Sunday Times’a göre bir olasılık, Kıbrıs istikametinde keşif uçuşuna çıkan F-4’ün rotasını şaşırarak Suriye sahillerine yaklaşmış olabileceği…

Gazete, Kıbrıs hükümetinin İsrail ile iş birliği içinde Akdeniz’deki doğal gaz kaynaklarından yararlanma planını açıkladığından bu yana, Türk Hava Kuvvetleri’ne ait savaş uçaklarının bölgedeki keşif uçuşlarının keskin bir artış gösterdiğini yazdı.

***

Zaman bu iddiaların büyükçe bir kısmını eledi.

23 Haziran 2012’de Başbakan Tayyip Erdoğan başkanlığında düzenlenen güvenlik zirvesinden sonra yapılan yazılı açıklamada uçağın Suriye tarafından düşürüldüğü belirtildi.

Pilotlarımızın maalesef şehit düştüğü anlaşıldı.

Uzun süren arama çalışmaları neticesinde 5 Temmuz’da deniz seviyesinin bin 260 metre altında Hava Pilot Teğmen Hasan Hüseyin Aksoy ve Hava Pilot Yüzbaşı Gökhan Ertan’ın naaşları bulundu, uçak enkazına ulaşıldı.

***

Olaylar çerçevesinde Türk Silahlı Kuvvetleri, Suriye’ye karşı angajman kurallarını değiştirdi ve Suriye sınırı boyunca askeri hazırlıklar yaptı.

Yeni angajman kuralları gereği, Suriye tarafından sınıra yaklaşan her askeri unsur tehdit olarak değerlendirilip askeri hedef muamelesi görmeye başladı.

3 Ekim 2012 tarihinde Suriye tarafından Şanlıurfa’nın Akçakale ilçesine düşen top mermisi nedeni ile 5 Türk vatandaşı öldü.

Türkiye anında misilleme olarak Suriye’de tespit edilen askeri bölgeleri top atışına tuttu.

Misilleme sonucunda 34 Suriye askerinin öldüğü iddia edildi.

***

Suriye Devlet Başkanı Beşir El Esad, Cumhuriyet Gazetesi Ankara temsilcisi Utku Çakırözer’e uçağın düşürülmesinden bir ay sonra verdiği mülakatta,

“Düşürene kadar uçağın kime ait olduğunu bilmiyorduk. Uçak İsrail uçaklarının daha önce üç kez kullandığı koridoru kullanıyordu. Radarlarımızda görmediğimiz ve bilgi de verilmediği için askerler düşürdü” dedi.
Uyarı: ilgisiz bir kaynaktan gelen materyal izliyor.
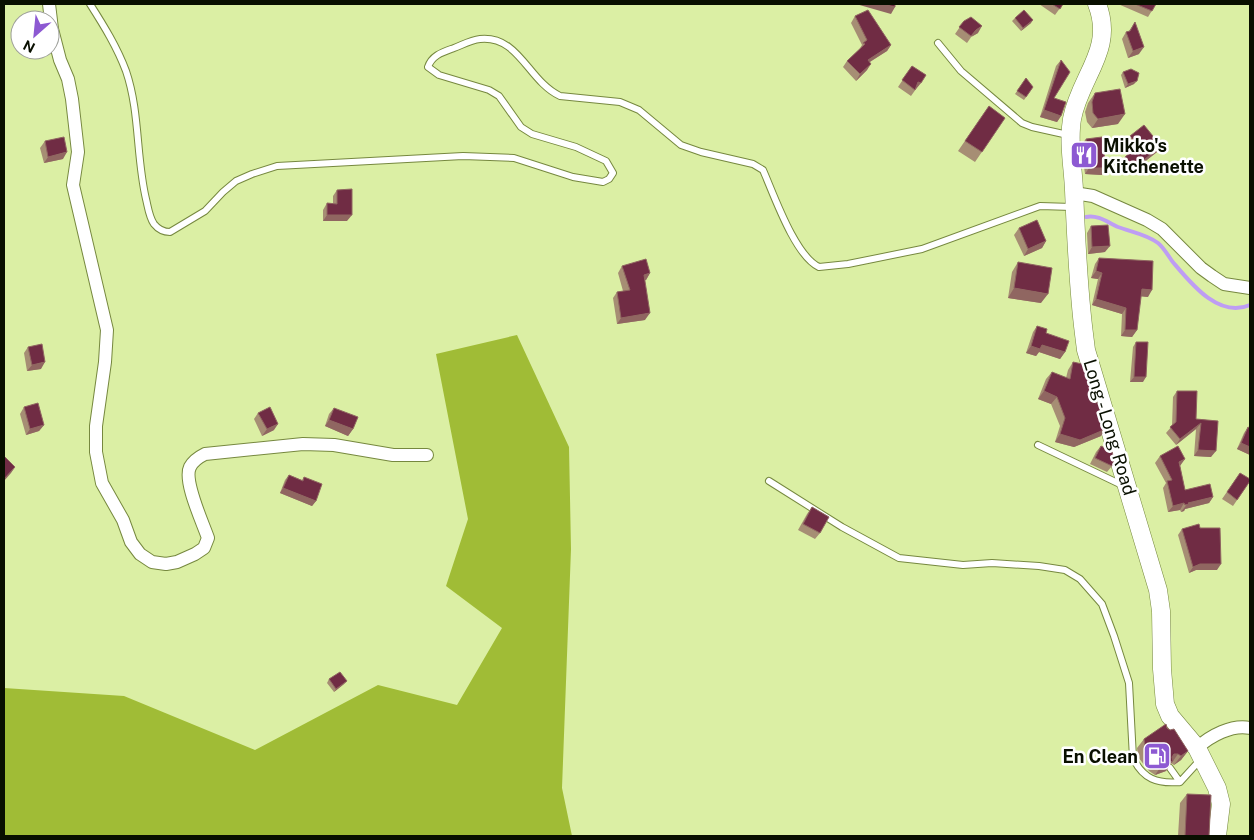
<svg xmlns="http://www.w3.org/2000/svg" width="1254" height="840" viewBox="0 0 1254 840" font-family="'Public Sans',sans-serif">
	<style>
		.forest { fill: #a0bc36 }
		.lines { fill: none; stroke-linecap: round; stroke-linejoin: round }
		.stream { stroke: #be9df4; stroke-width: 4 }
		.lane-casing { stroke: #76883f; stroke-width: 8 }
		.street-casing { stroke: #76883f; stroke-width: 14 }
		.secondary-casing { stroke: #76883f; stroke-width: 19 }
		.lane { stroke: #fff; stroke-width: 6 }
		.street { stroke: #fff; stroke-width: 12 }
		.secondary { stroke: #fff; stroke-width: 18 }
		.wall { fill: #a68e74 }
		.shaded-wall { fill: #906661 }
		.building { fill: #702c44; stroke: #906661 }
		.labels { text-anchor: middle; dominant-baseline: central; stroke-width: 5; stroke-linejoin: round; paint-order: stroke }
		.poi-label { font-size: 18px; font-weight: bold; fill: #090f00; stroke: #fff; text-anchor: start }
		.street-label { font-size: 18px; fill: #090f00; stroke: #fff }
	</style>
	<rect width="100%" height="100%" fill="#dbefa4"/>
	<!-- forest -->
	<path class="forest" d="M517 335 569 447 571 549 562 788 572 836H4V688L124 696 255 750 378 685 457 705 502 628 446 586 468 519 436 354Z"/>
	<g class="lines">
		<!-- stream -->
		<path class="stream" d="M1086 217C1097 214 1109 223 1118 227 1131 232 1146 234 1158 243 1163 247 1168 255 1172 261 1190 282 1218 319 1250 305"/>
		<!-- lane casing -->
		<g class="lane-casing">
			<path id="lane" d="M90 4C104 26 117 47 126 71 140 112 136 157 146 199 148 207 149 217 154 224 158 229 164 232 170 232L205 211 223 192 236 181 252 174 277 166 463 156 514 158 573 177 603 182 609 179 613 173 606 161 576 147 532 134 521 127 499 96 489 90 439 75 428 67C432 55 443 52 454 48 462 45 471 40 480 39 519 35 528 81 560 96L620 102 639 110 681 145 701 152 753 164 763 170C774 195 795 256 819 267L848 264 922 249 1040 206 1072 207
				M938 43 961 71 1022 123 1032 127 1068 135
				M1038 445 1124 486
				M769 481 842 527 899 558 963 565 992 563 1039 566 1065 570 1080 579 1102 604 1114 636 1129 683 1133 758C1143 779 1157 784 1180 782L1201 759
				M1170 768 1180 782"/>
		</g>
		<!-- street casing -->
		<g class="street-casing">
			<path id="street" d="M49 4 52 29 60 60 68 79 72 99 78 152 73 185 107 330 105 362 96 426V452L102 483 123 520 131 542 140 554 152 562 166 564 177 562 195 554 204 548 208 538C203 523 183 481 190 467 193 461 199 457 205 454L303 444 334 445 393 455H427
				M1074 193 1093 196 1147 220 1162 229 1201 268 1212 276 1224 284 1250 288
				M1197 748C1210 736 1232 724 1250 728"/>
		</g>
		<!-- secondary casing -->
		<g class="secondary-casing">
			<path id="secondary" d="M1097 4C1115 50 1080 76 1072 119 1068 142 1073 167 1074 190 1076 238 1078 287 1084 334L1086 350 1158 590 1161 611 1162 669 1165 704 1170 716 1197 748 1217 788 1221 804 1217 836"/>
		</g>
		<!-- lane -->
		<use href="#lane" class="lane"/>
		<!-- street -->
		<use href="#street" class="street"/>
		<!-- secondary -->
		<use href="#secondary" class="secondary"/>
	</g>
	<!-- wall -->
	<path class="wall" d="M1039 4H1063L1055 15Z
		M1118 4H1156L1148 17Z
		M855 16 891 45 887 51 870 62 867 70 856 81 843 67 847 61 859 50 862 45 851 23Z
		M1015 18 1031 23 1021 31 1012 21Z
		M964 21 978 33 971 37 967 43 955 34Z
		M1135 22 1139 54 1128 58 1122 39 1126 32 1129 31Z
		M1061 60 1054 98 1061 116 1057 122 1040 117 1056 66Z
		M912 66 926 75 911 96 898 87Z
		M1123 72 1134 84 1125 88 1121 75Z
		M1026 78 1033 87 1024 100 1015 94Z
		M1095 93 1118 124 1092 128 1087 122 1085 112 1088 103Z
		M989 106 1005 118 975 162 958 151Z
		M1130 136 1161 146 1157 152 1129 174 1120 164 1125 157 1132 151 1126 143Z
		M1086 139 1102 175 1085 174 1081 145Z
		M45 141 63 159 44 163 40 148Z
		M337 190 347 221H323V210L327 203H333V196Z
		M1091 226 1105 252 1088 254 1087 233Z
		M1019 228 1046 241 1042 248 1024 256 1014 235Z
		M1099 258 1148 297 1141 296 1137 330 1132 337 1121 336 1122 314 1092 305 1098 279 1091 278 1095 264Z
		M1018 262 1041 303 1008 298 1012 272Z
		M622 266 650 273 646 280H645V320L617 324 613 298 617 292 623 291 618 273Z
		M1037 326 1065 352 1060 359 1039 352 1036 356 1026 353 1033 332Z
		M1136 342 1143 382H1130L1133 347Z
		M28 347 41 369 27 371 24 353Z
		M1073 362 1101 436 1074 447 1055 442 1060 426 1051 404 1038 399 1046 379 1052 372 1066 378 1068 370Z
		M1177 391 1196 419 1218 421 1211 457 1194 456 1196 429 1176 445 1166 433 1172 426 1173 397Z
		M24 407 44 425 39 431 26 435 20 414Z
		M334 408 353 429 348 436 325 426 329 414Z
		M258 413 274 430 262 436 254 419Z
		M1248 427 1250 455 1237 449 1244 433Z
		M1101 446 1112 466 1107 472 1090 464 1096 452Z
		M1160 456 1180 466 1185 490 1213 497 1209 503 1185 509 1184 511 1181 512 1180 510 1168 512 1163 488 1166 483 1155 463Z
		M1240 473 1250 481 1233 506 1222 499Z
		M289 475 302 480 304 477 316 501 312 506 280 493 285 480Z
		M812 507 820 533 815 539 798 530 807 514Z
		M1200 528 1217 570H1196L1189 573 1178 535 1182 529Z
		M329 679 344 684 334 692 327 683Z
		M1167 728 1188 751 1181 760 1174 765 1171 763 1166 771 1155 775 1149 771 1138 757 1137 748 1144 739Z
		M1187 794 1209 836H1178L1180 803Z"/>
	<!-- shaded-wall -->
	<path class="shaded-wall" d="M856 4H882L895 7 891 14Z
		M1033 20 1031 23 1021 31 1023 28Z
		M982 26 978 33 971 37 967 43 976 30Z
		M891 45 887 51 863 66 868 60Z
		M1144 47 1139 54 1128 58 1133 51Z
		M871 64 867 70 856 81 860 74Z
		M1137 81 1134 84 1125 88 1128 84Z
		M918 82 921 83 916 89 913 88Z
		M1044 110 1061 116 1057 122 1040 117Z
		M1125 114 1118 124 1092 128 1098 119Z
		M1161 146 1157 152 1129 174 1134 168Z
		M67 152 63 159 44 163 48 157Z
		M1089 168H1106L1102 175 1085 174Z
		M327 215H352L347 221H323Z
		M1046 241 1042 248 1024 256 1028 249Z
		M1110 246 1105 252 1088 254 1092 247Z
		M1096 271 1102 273 1098 279 1091 278Z
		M650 273 646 280 639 282 644 275Z
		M1014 288 1048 294 1041 303 1008 298Z
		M1142 289 1152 290 1148 297 1137 296Z
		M1096 299 1126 308 1122 314 1092 305Z
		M650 313 645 320 617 324 621 318Z
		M1125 330H1137L1132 337 1121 336Z
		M1042 345 1065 352 1060 359 1039 352 1036 356 1026 353 1031 346Z
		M45 362 41 369 27 371 32 365Z
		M1134 377H1146L1143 382H1130Z
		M1044 391 1057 397 1051 404 1038 399Z
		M329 420 353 429 348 436 325 426Z
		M1201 423 1196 429 1176 445 1180 439Z
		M278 424 274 430 262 436 267 429Z
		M44 425 39 431 26 435 30 429Z
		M1106 429 1101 436 1074 447 1055 442 1060 434Z
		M1241 443 1250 447V455L1237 449Z
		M1198 450 1216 451 1211 457 1194 456Z
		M1185 459 1180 466 1179 462Z
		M15 467 11 473 4 481V479Z
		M283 488 316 501 312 506 280 493Z
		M1213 497 1209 503 1185 509 1184 511 1181 512 1188 503Z
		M1184 503 1180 510 1168 512 1173 506Z
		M1200 564H1221L1217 570H1196L1189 573 1193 567Z
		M347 681 344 684 334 692 336 689Z
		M1188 751 1181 760 1174 765 1181 756Z
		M1174 754H1178L1166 771 1155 775 1162 765Z"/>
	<!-- building -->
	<path class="building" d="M882 4H895V7Z
		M1052 4H1063L1060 9Z
		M1135 4H1156L1152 11Z
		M868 10 891 45 868 60 871 64 860 74 847 61 865 44 863 43 867 40 855 16Z
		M1024 10 1033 20 1023 28 1015 18Z
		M971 17 982 26 976 30 971 36 959 27 964 21Z
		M1135 22 1144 47 1133 51 1126 32 1130 31Z
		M1061 60 1070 72 1054 98 1066 102 1061 116 1044 110Z
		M912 66 926 75 921 83 918 82 915 90 902 80Z
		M1131 69 1139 73 1137 81 1128 84 1123 72Z
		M1026 78 1033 87 1026 97 1017 91Z
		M1120 89 1125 114 1098 119 1093 113 1092 102 1095 93Z
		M989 106 1005 118 982 152 965 141Z
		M1144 125 1161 146 1134 168 1125 157 1138 146 1130 136Z
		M64 137 67 152 48 157 45 141Z
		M1102 137 1106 168H1089L1086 139Z
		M352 189V215H327V203L337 204V190Z
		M1037 220 1046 241 1028 249 1019 228Z
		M1108 225 1110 246 1092 247 1091 226Z
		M1099 258 1153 261 1152 290 1142 289 1137 330H1125L1126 308 1096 299 1102 273 1096 271Z
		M646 259 650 273 644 275 650 313 621 318 617 292 630 290 622 266Z
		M1018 262 1052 268 1048 294 1014 288Z
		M1037 326 1047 329 1046 333 1069 341 1065 352 1042 345 1040 349 1031 346Z
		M1136 342H1148L1146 377H1134Z
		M42 344 45 362 32 365 28 347Z
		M1073 362 1087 365 1095 403 1098 402 1106 429 1080 440 1060 434 1065 418 1057 397 1044 391 1052 372 1070 379Z
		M1177 391H1197L1196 419 1218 421 1216 451 1198 450 1201 423 1180 439 1170 427 1176 422Z
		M38 403 44 425 30 429 24 407Z
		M270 407 278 424 267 429 258 413Z
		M334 408 358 417 353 429 329 420Z
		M1248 427 1250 428V447L1241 443Z
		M1101 446 1112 451 1114 460 1112 466 1095 458Z
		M1178 446 1185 459 1179 462 1185 490 1210 484 1213 497 1188 503 1189 504 1185 505 1184 503 1173 506 1167 481 1172 480 1160 456Z
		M5 457 15 467 4 479V459Z
		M1240 473 1250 479V481L1237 500 1227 492Z
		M289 475 303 481 304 477 322 484 316 501 283 488Z
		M812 507 829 517 820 533 803 524Z
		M1199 524 1200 528H1220L1221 564H1200L1193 567 1182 529Z
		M340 672 347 681 336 689 329 679Z
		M1166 724 1167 728 1170 730 1174 729 1188 751 1181 756 1178 754H1174L1172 757 1173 761 1162 765 1156 762 1145 747 1144 739Z
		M1187 794 1211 795 1209 836H1185Z"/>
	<!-- icons -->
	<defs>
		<g id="restaurant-square" transform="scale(1.4375)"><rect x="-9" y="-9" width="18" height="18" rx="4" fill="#8d59d2" stroke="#fff"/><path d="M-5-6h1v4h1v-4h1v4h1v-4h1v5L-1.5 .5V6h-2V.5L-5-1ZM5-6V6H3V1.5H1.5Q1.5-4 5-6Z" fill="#fff"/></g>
		<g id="fuel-square" transform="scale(1.4375)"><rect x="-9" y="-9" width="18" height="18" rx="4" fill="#8d59d2" stroke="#fff"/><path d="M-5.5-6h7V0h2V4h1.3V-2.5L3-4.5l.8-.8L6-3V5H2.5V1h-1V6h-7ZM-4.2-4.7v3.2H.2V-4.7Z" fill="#fff"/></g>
	</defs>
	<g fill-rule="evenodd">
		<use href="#restaurant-square" x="1084" y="155"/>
		<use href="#fuel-square" x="1157" y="756"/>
	</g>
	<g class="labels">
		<!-- poi labels -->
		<g class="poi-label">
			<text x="1103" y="145">Mikko's<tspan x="1103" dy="21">Kitchenette</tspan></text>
			<text x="1138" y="756" text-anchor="end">En Clean</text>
		</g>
		<!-- street labels -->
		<g class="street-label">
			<text transform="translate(1110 427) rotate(73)">Long - Long Road</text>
		</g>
	</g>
	<!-- border -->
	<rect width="1254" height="840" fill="none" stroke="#090f00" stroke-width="10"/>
	<!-- north arrow -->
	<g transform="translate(35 35) rotate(207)"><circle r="24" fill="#ffffff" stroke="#9d9f99"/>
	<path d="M0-4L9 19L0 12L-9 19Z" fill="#8d59d2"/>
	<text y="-8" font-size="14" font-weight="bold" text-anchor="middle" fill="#090f00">N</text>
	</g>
</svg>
Esad mülakatında, uçağı Türkiye’nin iddia ettiği gibi uluslararası hava sahasında düşürmüş olsalar özür dilemekten çekinmeyeceklerini belirtti.

“Türk hükümeti iki ordu arasındaki ilişkileri kesmemiş olsa, konuyu yine askeri makamlar arasında ele alır, bu kadar büyümeden çözerdik. Ama son aylarda artık acil durumda arayacak bir Türk komutanın telefonu bile yok elimizde” dediğini de okuduk.

***

Basın Tarihinin projektörleri altında “değişenlere” bakarsak, düşürülen uçaktan El Şara’nın İstanbul ziyaretine geçtiğimiz söylenebilir.

Değişmeyen ise bir türlü huzur bulamayan Ortadoğu’nun hali.

Ortadoğu huzur bulur mu?

Ortadoğu’da siyaset insanı yok sayar ise bulmaz, baş tacı ederse bulur.